After all, subscription-based services paid monthly or annually are vulnerable to being cut at the behest of cost-conscious management looking to tighten the belt in hard times. There’s certainly been a lot of that in the SaaS market leading to slower growth for these companies. But a new study suggests the industry may be seeing light at the end of the tunnel.
The inaugural SaaS Growth Report, published by ChartMogul, a subscription analytics platform used by software startups around the world, found that growth is stabilising for most SaaS businesses.
“Year-over-year growth rates for the top quartile of SaaS companies with US$1-30M annual recurring revenue (ARR) have stabilised in the last three quarters. While the data doesn’t show any gain, it’s clear that growth is not deteriorating,” ChartMogul reports.
For early-stage startups, growth rates peaked in 2021, and have more than halved since then.
“The slowdown is broad-based. It’s a tough market for companies just starting out,” the ChartMogul study suggests.
While the annual growth rates of 30 - 40% seem spectacular, they are well down from the 60 - 80% media growth SaaS companies were enjoying two years ago as the pandemic pushed people to add subscription-based software to their toolset.
Early-stage SaaS companies are typically fast-growing, with a limited amount of funding to get them to a point where they can sustain themselves with recurring subscription revenue.
It’s not surprising that retaining customers is proving more challenging in 2023 than in the previous couple of years.
“With the crisis persisting, SaaS businesses challenge their tech stack more often. This results in lower overall retention.

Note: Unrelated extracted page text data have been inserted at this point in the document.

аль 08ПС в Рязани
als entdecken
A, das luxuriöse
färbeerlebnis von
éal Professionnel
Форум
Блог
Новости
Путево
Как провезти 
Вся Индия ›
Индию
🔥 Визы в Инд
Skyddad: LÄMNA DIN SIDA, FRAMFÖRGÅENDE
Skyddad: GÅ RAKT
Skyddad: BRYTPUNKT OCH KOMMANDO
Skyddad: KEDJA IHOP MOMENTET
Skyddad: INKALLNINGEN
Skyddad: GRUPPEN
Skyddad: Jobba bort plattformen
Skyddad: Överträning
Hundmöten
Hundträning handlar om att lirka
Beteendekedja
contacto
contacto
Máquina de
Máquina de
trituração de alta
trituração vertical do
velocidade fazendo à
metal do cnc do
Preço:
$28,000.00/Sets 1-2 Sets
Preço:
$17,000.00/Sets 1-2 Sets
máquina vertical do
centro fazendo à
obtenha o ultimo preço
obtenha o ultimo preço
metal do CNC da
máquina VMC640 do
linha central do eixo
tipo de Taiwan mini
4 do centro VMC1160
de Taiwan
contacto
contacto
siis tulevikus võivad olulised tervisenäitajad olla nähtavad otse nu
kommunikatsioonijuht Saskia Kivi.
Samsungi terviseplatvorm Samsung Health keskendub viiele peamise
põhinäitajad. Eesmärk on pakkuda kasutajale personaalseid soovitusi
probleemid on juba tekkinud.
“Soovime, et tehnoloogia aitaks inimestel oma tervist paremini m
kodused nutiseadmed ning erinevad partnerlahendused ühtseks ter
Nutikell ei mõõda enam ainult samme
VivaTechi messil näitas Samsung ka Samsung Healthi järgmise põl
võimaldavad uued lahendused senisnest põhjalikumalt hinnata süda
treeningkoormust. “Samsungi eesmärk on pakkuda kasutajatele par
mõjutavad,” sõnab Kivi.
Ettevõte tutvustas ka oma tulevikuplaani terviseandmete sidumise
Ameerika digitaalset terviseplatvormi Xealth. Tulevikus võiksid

This drop is very visible at seed stage where companies now need to be frugal in order to reach their Series A,” Enzo Avigo, CEO & Co-founder at June.so, told ChartMogul.
“It is also significant for mature businesses that decide to build tools internally in order to save some cash which costs a lot these days,” he added.

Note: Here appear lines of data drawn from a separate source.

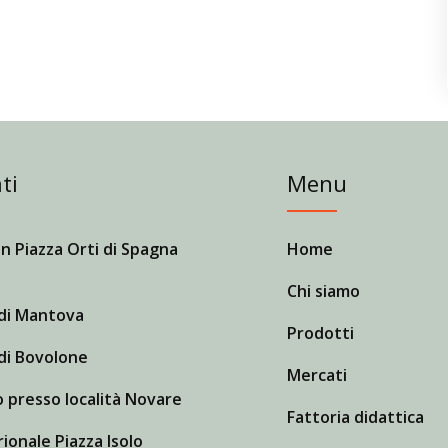
ti
Menu
n Piazza Orti di Spagna
Home
Chi siamo
di Mantova
Prodotti
di Bovolone
Mercati
 presso località Novare
Fattoria didattica
ionale Piazza Isolo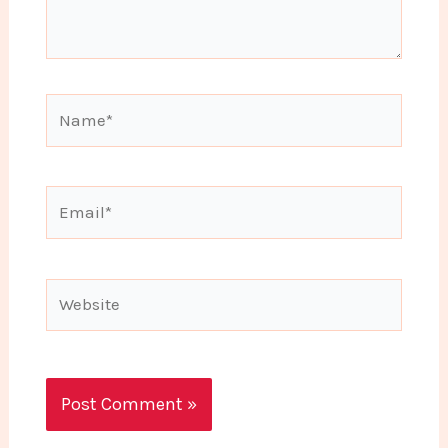
Name*
Email*
Website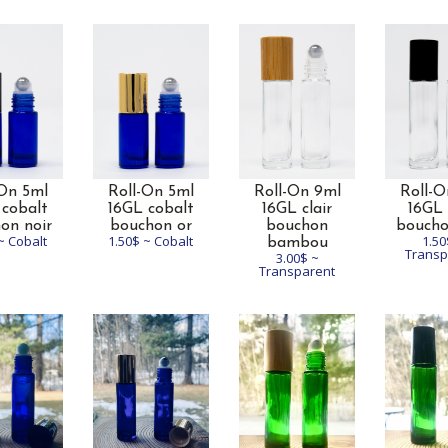
-On 5ml
Roll-On 5ml
Roll-On 9ml
Roll-O
 cobalt
16GL cobalt
16GL clair
16GL 
on noir
bouchon or
bouchon
boucho
~ Cobalt
1.50$ ~ Cobalt
1.50
bambou
Transp
3.00$ ~
Transparent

And for those in the SaaS space looking wistfully to a time when you are out of the woods, with solid revenue, and even a lucrative exit on the horizon, this graph will put things in perspective.

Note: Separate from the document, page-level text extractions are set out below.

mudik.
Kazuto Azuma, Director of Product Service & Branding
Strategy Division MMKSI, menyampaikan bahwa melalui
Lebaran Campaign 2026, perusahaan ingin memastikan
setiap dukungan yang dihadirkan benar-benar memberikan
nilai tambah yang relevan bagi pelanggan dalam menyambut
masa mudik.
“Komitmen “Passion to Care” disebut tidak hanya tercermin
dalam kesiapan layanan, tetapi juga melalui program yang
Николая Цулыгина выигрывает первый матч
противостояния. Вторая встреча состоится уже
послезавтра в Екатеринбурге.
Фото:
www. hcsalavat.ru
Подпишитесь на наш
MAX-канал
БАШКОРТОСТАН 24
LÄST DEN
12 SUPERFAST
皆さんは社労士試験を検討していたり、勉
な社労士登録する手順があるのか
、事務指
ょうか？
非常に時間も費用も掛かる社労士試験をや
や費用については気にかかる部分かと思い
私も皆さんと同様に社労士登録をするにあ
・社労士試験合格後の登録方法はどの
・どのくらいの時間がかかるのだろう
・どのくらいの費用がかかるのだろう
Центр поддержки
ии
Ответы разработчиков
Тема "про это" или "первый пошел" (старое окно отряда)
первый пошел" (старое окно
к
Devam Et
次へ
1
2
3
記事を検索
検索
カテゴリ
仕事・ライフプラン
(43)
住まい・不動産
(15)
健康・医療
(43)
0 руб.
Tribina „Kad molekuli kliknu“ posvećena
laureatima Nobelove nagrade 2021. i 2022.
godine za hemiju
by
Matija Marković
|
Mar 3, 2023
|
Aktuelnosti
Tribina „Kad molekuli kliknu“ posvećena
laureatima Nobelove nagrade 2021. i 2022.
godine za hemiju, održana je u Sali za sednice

ChartMogul’s study featured data from 2,200 SaaS startups and covered the 12 months to June 30, 2023.
Some other highlights from the report:
- SaaS growth rates have stabilized in the last 3 quarters. While the data doesn’t show any gain, it’s clear that growth is not deteriorating. There are pockets of optimism. Growth for best-in-class SaaS startups is accelerating and new business activity is picking up.
- Best-in-class SaaS businesses grow over 100% each year. The top decile of SaaS businesses with annual recurring revenue (ARR) in the range of US$1-3M grow at 192% annually. Those in the $3-8M ARR segment, grow at 121%. And those, in the $8-15M ARR segment grow at 110%.
- Top-tier SaaS startups reach $1M ARR within 9 months. The median startup takes approximately 2 years and 9 months. On average, SaaS startups reach $10M ARR in slightly over 5 years. Even after 10 years in business, only 13% of SaaS startups are able to hit the $10M ARR mark.
- The majority of SaaS startups grow from $1M to $10M ARR by growing their subscriber base. Only a small subset (<5%) of startups grow predominantly by increasing their ARPA.
- SaaS is mildly seasonal. Q1 is usually the best quarter of growth, and Q4 is the slowest. March is the best month and July and December are usually slower (due to holidays).